Take a look at this recent Q&A post about burnout on Hacker News (an online forum for nerds), where the author is having some problems being happy in their working environment and is looking for advice. In particular, check out the most popular responses to the post, which (to me) mostly look in one way or another similar to this one:
This advice is going to be hated by a lot of people but… care less. You’re in an industry that values your skills and seems to always have demand. Whether or not that’s true in the future, it certainly is today, so the best thing you can do is put yourself first and worry less about work as a whole…
And, I do hate it! But not because it’s bad advice – let’s dig in a little bit.
First of all, the fact that this is the highest-voted comment on the question indicates that the sentiment really isn’t so unpopular. It’s a rational, sensible statement, right? The author put every ounce of effort into their work, was taken advantage of for years, and now doesn’t feel like all that work has paid off in terms of satisfaction or validation – what reason would there be to stay invested in a job like that?
Just checking out is a clean and simple solution to the issue, and it’s especially alluring given how easy it is. There’s no need for an uncomfortable conversation with your boss, innuendoing about the possibility of quitting, or worrying about your financial future – just a small shift in perspective. I believe it’s for this reason that you’ll find this genre of advice all over the place. To keep on the Hacker News theme, here’s another recent post asking not how to deal with a work situation like this, but instead presupposing that the solution is just “caring less”, and instead asking how to do that.
And recommendations like these (from where I’m standing anyway) are increasingly popular even outside of the sometimes-weird microcosm of Hacker News. Modern takes on corporate workplace culture have also identified the, let’s call it “spiritual difficulty” of being emotionally invested in projects without the corresponding autonomy or decision-making power. For a few examples of these “modern takes” that I enjoyed, check out:
Both of these works (somewhat directly, even) suggest similar themes of “it’s in the best interest of a company’s individual contributors to do the bare minimum in order to not get fired, and absolutely nothing beyond that”.
The problem is that, in my view, this is a pretty toxic solution to an equally toxic situation.
The ability to “care” about our work is part of what makes us human. We are born to use our hands and minds to create! It is in our nature to get invested in a project, to want to see it become the best it can be – whether that’s for our pride, out of respect for our teammates or customers, or even (irrationally?) just for the sake of the project itself.

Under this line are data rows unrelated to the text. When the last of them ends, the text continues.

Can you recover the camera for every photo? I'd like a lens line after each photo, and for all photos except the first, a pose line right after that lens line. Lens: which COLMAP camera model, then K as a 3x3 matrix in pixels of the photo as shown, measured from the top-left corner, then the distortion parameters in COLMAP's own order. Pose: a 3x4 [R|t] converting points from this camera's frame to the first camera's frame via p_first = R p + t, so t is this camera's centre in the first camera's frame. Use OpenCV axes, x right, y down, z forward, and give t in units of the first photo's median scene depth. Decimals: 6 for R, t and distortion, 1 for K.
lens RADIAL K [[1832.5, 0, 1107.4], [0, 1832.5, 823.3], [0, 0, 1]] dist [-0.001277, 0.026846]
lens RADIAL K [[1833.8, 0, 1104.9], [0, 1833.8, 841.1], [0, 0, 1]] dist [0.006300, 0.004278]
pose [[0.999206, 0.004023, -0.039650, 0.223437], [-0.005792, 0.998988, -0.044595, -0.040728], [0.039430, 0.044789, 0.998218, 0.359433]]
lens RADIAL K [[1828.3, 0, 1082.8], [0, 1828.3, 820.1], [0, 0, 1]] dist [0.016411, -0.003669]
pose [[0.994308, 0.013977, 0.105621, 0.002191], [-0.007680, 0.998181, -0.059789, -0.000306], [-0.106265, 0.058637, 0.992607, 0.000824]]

And, at least in my experience, it’s totally worth it, too. It feels really good to work hard on something and have it finally turn out pretty well in the end. That’s the kind of thing that keeps you getting out of bed every morning. I can’t imagine how a person could consent to giving up on that feeling, to taking that passion and shutting it in a box indefinitely. I’ve tried to do it and it feels terrible.
The reality seems pretty clear to me – the response to working in an environment that’s made it toxic to care isn’t to try mental gymnastics to separate oneself from the human compulsion to do a good job – it’s to find a better goddamn place to work!
I want to very clearly say I’m not trying to tell you, you reading this, how to live your life. If you managed to find peace despite a big dysfunctional workplace, I’m genuinely happy for you, and honestly a little jealous! This is just an attempt to talk about my own feelings and struggles.
I guess what I’m saying is, I don’t believe emotional detachment is a solution to every problem, and I’m not a fan of all this messaging implying it is. After all – the greatest stuff is the stuff made by people who respect their feelings, embrace their desires, and in doing so make our world more passionate, creative and joyful.